The Guardian had a piece on their website yesterday about what to do with sexist abuse online.
The Guardian panel provide mostly reasonable suggestions that warrant further discussion. But the first woman, Helen Lewis-Hasteley’s comment about “Why should people pay for you to promote that opinion?” completely misses the point of how the internet works. The advertisers are paying for people to promote any opinion they like, on sites that aren’t moderated at least. On sites that are moderated, advertisers are paying for the moderators to be there so that some sort of order and civility is built into discussions. God knows people on the internet are far less able to be reasonable and measured than people in the street. The internet is like real life except with the thrill of anonymity that sitting behind a screen provides. It removes some of the humanity from others and you feel free to see them as words you hate rather than a person with whom you disagree.
You would never say, if someone were to yell obscenities in the street, “I can’t believe the council are maintaining the pavement for the person to stand and yell abuse.” Of course the abuse online is often more explicit, more threatening and less legal. Helen Lewis-Hasteley does not refer to that type of abuse when she says that advertisers shouldn’t pay, although of course illegal threats are covered in what she says. She specifically says that people shouldn’t be allowed to call her “shrill or ugly or whatever.”

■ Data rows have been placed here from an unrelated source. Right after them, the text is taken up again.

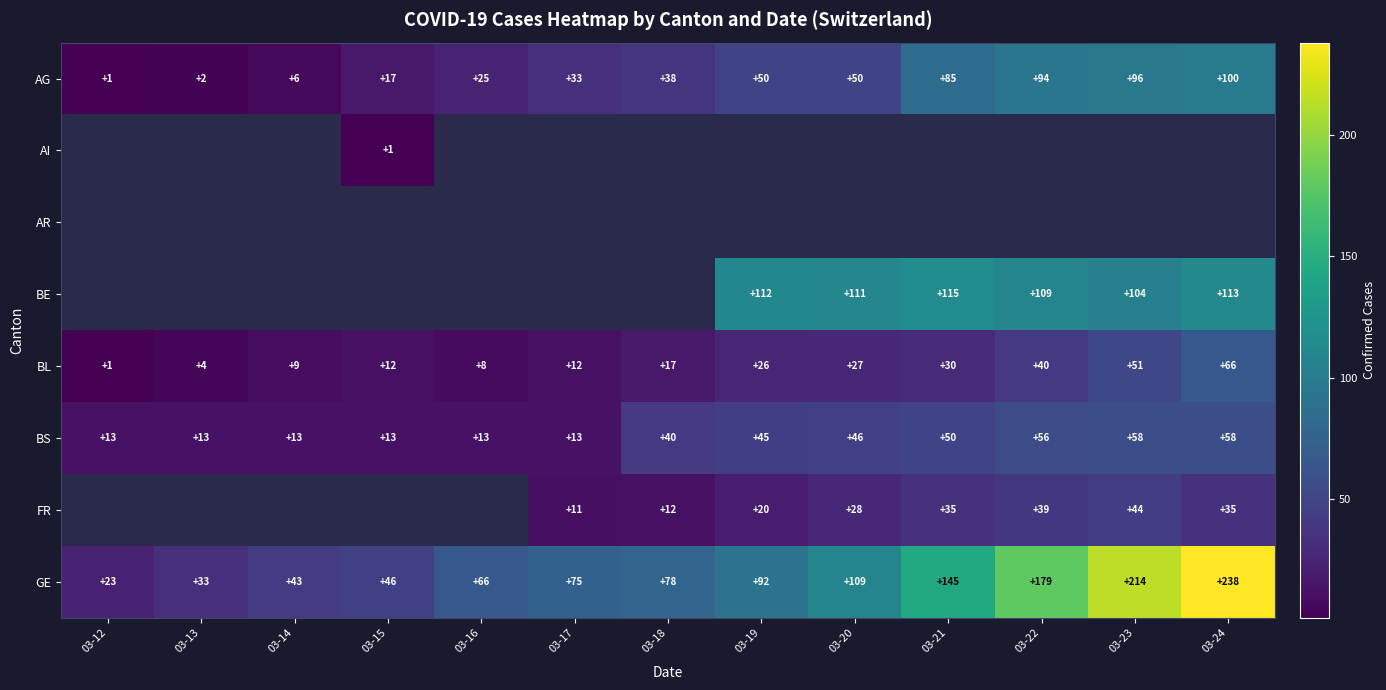

What is the highest value of the BS series?

58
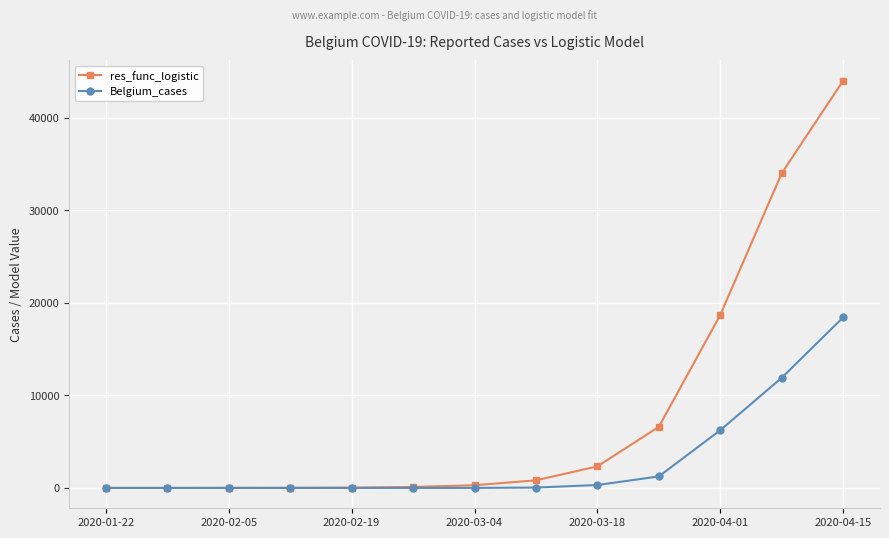

What is the value of the res_func_logistic point at the 1st from the left?

0.6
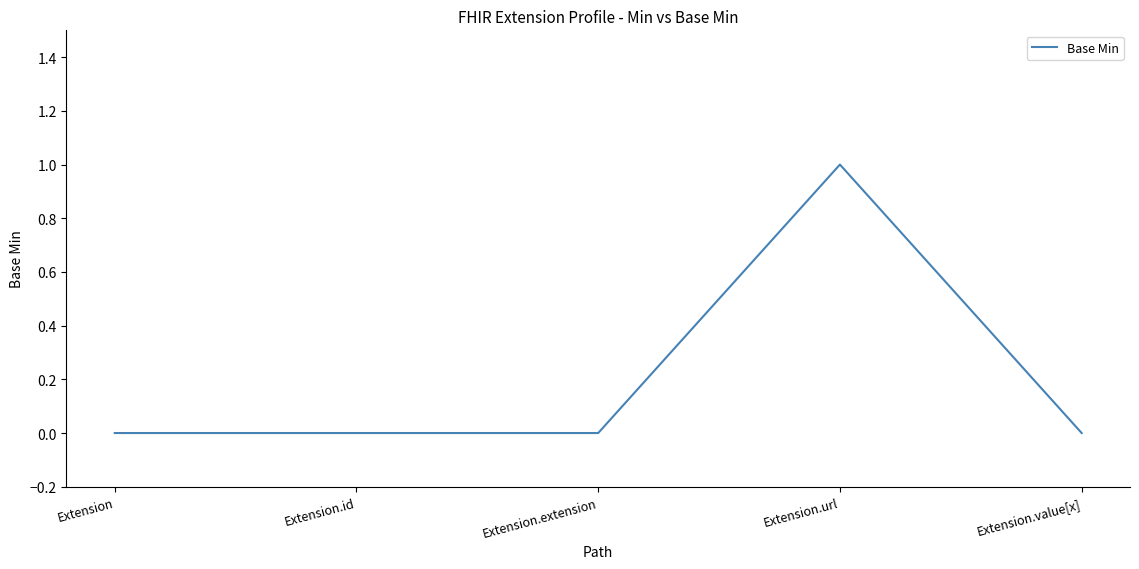

How many lines are shown in the chart?

1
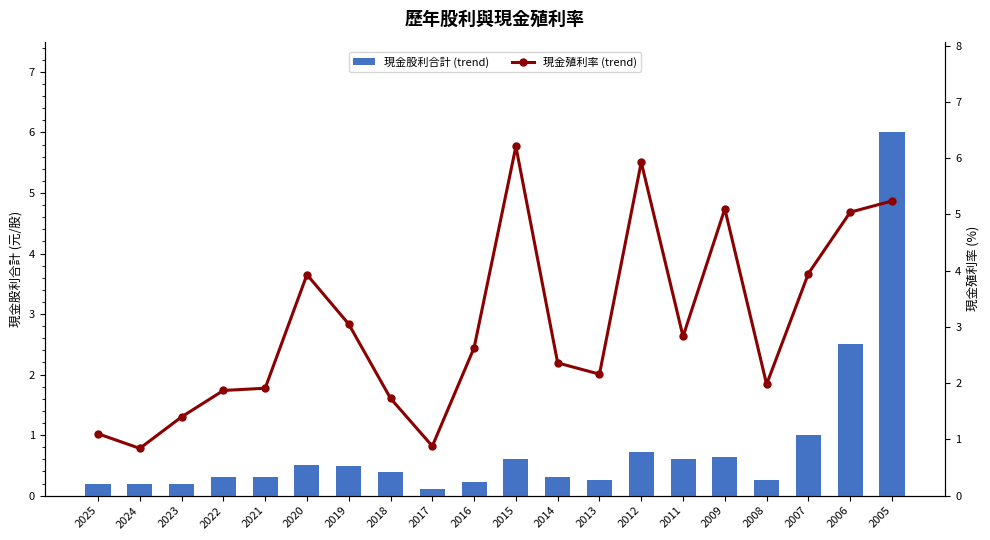

Is the value of 現金股利合計 (trend) at 2008 greater than the value of 現金殖利率 (trend) at 2024?

No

I agree that rudeness is hardly an upside to having an opinion online, but I wouldn’t expect advertisers to stop paying for it any more than I’d expect local authorities to whip the pavement from under the person who pushes in front of me in the bus queue or starts a highly original and catchy chorus of “oi, ginger.” It’s tempting of course, and far easier to do online, but I think general ass-hattery in the form of assuming any woman with an opinion is shrill and ugly and whatever is very different than assuming every woman with an opinion deserves to be raped and beaten.
I think moderated comments online are necessary to a degree but censoring sexism doesn’t make it go away. If you’ve ever run into someone who’s convinced that women run the world, like… Beyonce…
censorship would be counterproductive in the extreme. Confronting and challenging sexism like the woman in the video doesn’t even make it go away. I would never suggest that she stop trying, because that’s an awesome video.
So, violent rape and death threats to women with opinions. Bad. V. bad. Should be removed. Sexist asshattery? Leave it be and point out how absurd it is. If someone tells me to shut up and make them a sandwich when I disagree (it’s funny the first fifty times, after that, not so much) or to get in the kitchen where I belong or any number of stereotypes that died before the commenter was born, I’ll have a word. Several words. A couple of expletives if need be. If we hide stuff like that away, it isn’t a problem and we don’t need to deal with it. Maybe that’s why we do.
I’m getting increasingly frustrated with the fact that every post here seems to revolve around me addressing some issue to do with my chromosomes. One day I’ll go on a website and see some great injustice involving unfair distribution of puppies and rainbows. That’d be nice.